# 1998 Frontier Clutch replacement. Who has done it?



## Chunkylover (Dec 29, 2011)

Hi
I am looking at needing a new clutch. mine has been making noise for about 6 months now and has just got worse. it only makes the noise with the truck running and the clutch pedal released. when i push it in the sound goes away. I believe it is one of two things. my clutch release bearing or a bearing in my tranny. pray for the clutch!
anyway, has any one taken the tranny out? Is it as bad as i have heard or just a regular job. i am debating on paying a shop to fix it or do it my self.
Its for my 1998 Frontier 5speed 4wd.
any help is appreciated.


----------



## Cusser (Apr 16, 2004)

Mine was 2WD, 4WD is more work. Lots of the connecting bolts engine-to-transmission very VERY tight. You're looking at about $1K to have a shop do this. 
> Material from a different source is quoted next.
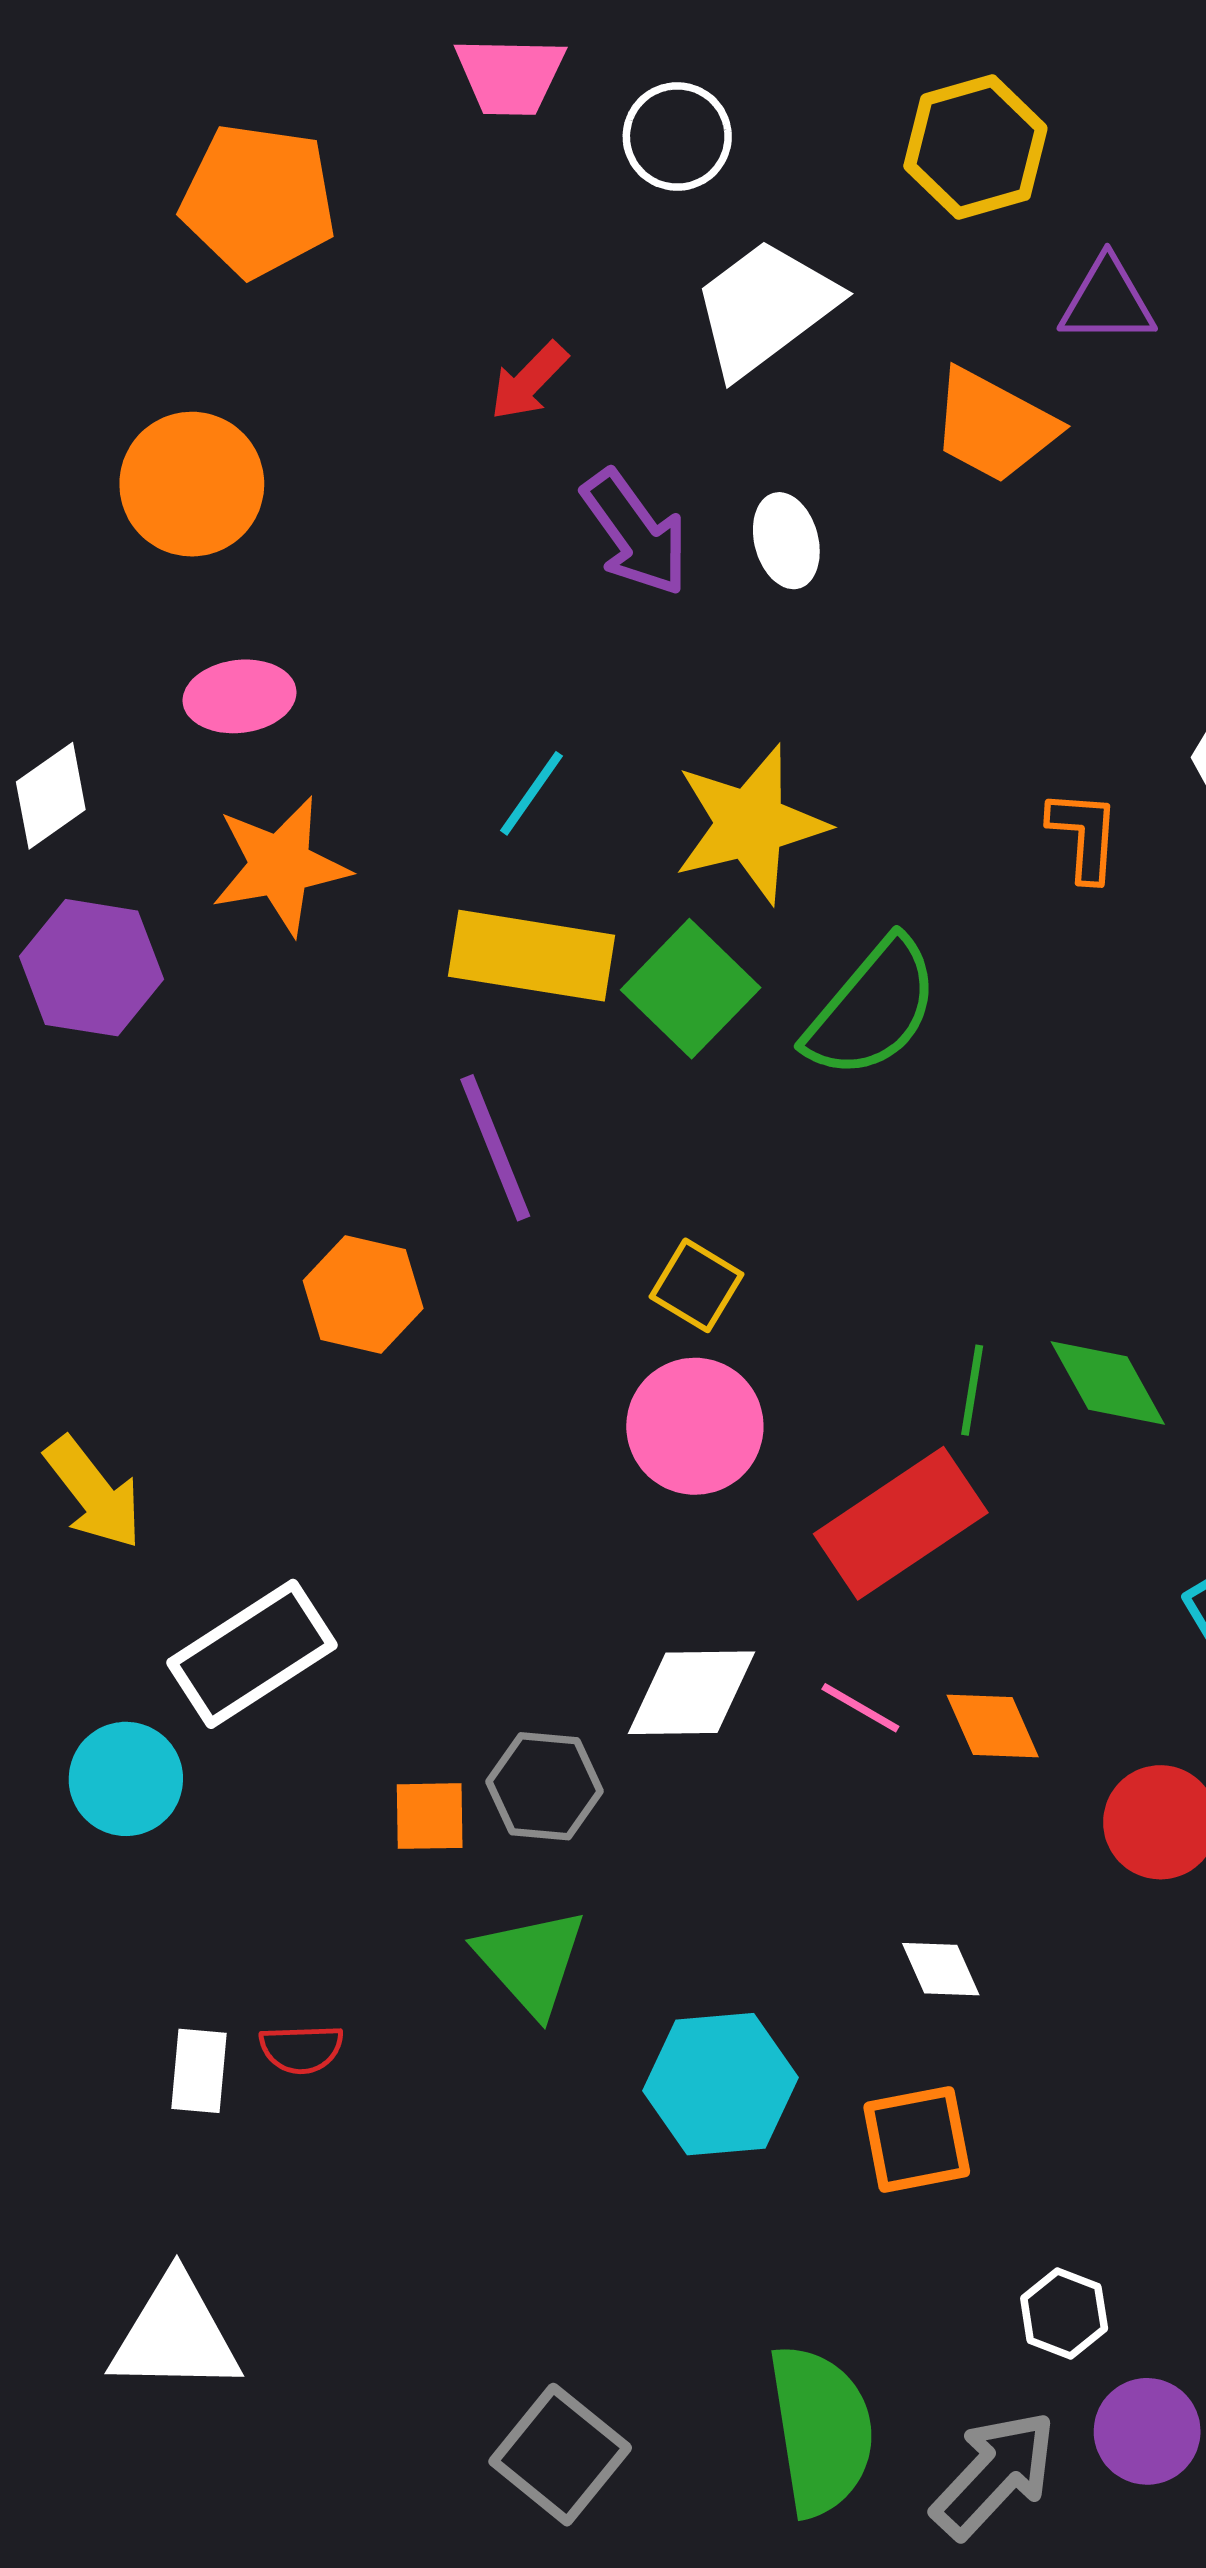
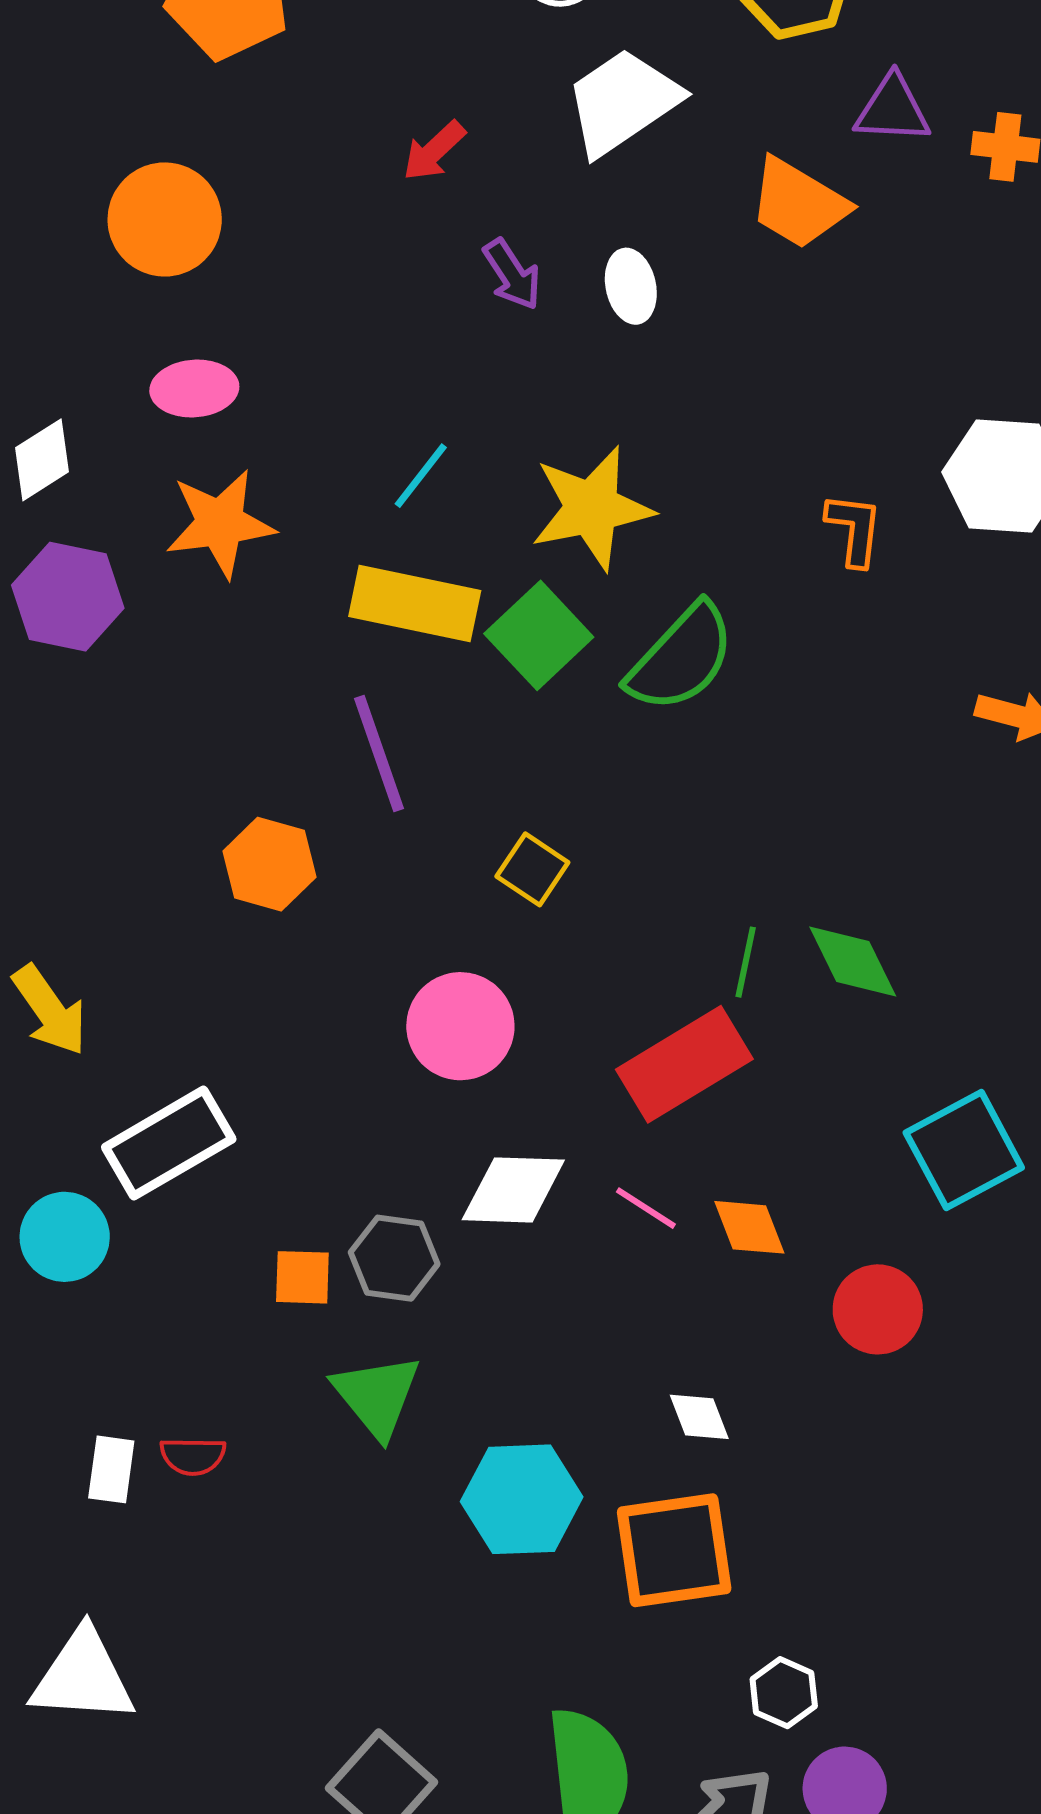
purple arrow: (635, 533) -> (512, 274), size x0.7
pink circle: (695, 1426) -> (460, 1026), moved
orange square: (917, 2139) -> (674, 1550), size x1.4

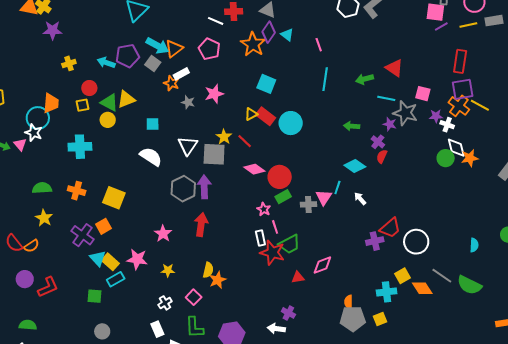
Have you done clutches before? If you have, and were successful, you'd likely do OK.


----------



## smj999smj (Jan 1, 2006)

If the noise is when the clutch pedal is released, but goes away when you depress the clutch pedal (which puts a load on the release bearing), then the problem is a bad transmission input shaft bearing. The front cover and bellhousing of the trans will need to come off after you remove the trans from the vehicle. The bearing will need to be pulled off and pressed on. If you don't have the tools and capability to do this, then you will need to have a shop do it. Of course, with the trans removed, it doesn't make any sense to not replace the clutch assy. as well as inspect the rear main seal and holder for oil leaks (and repair, if nec.). For repair prices, check out RepairPrice Estimator - Get an Estimate for a Service or Repair on Your Car : RepairPal


----------



## csagenlee (Oct 18, 2010)

Along the lines of clutches I have another question. The clutch in my 98 4x4 is on it's way out and with mine it is the opposite...with the clutch depressed about everyother time I hear a griding sound. Usually if I release the clutch and depress it, it goes away...but only does it while in gear. It will not make that noise when I sit in neutral and press the clutch in and out. I have been told it might be either the pilot bearing or the throw out bearing.


----------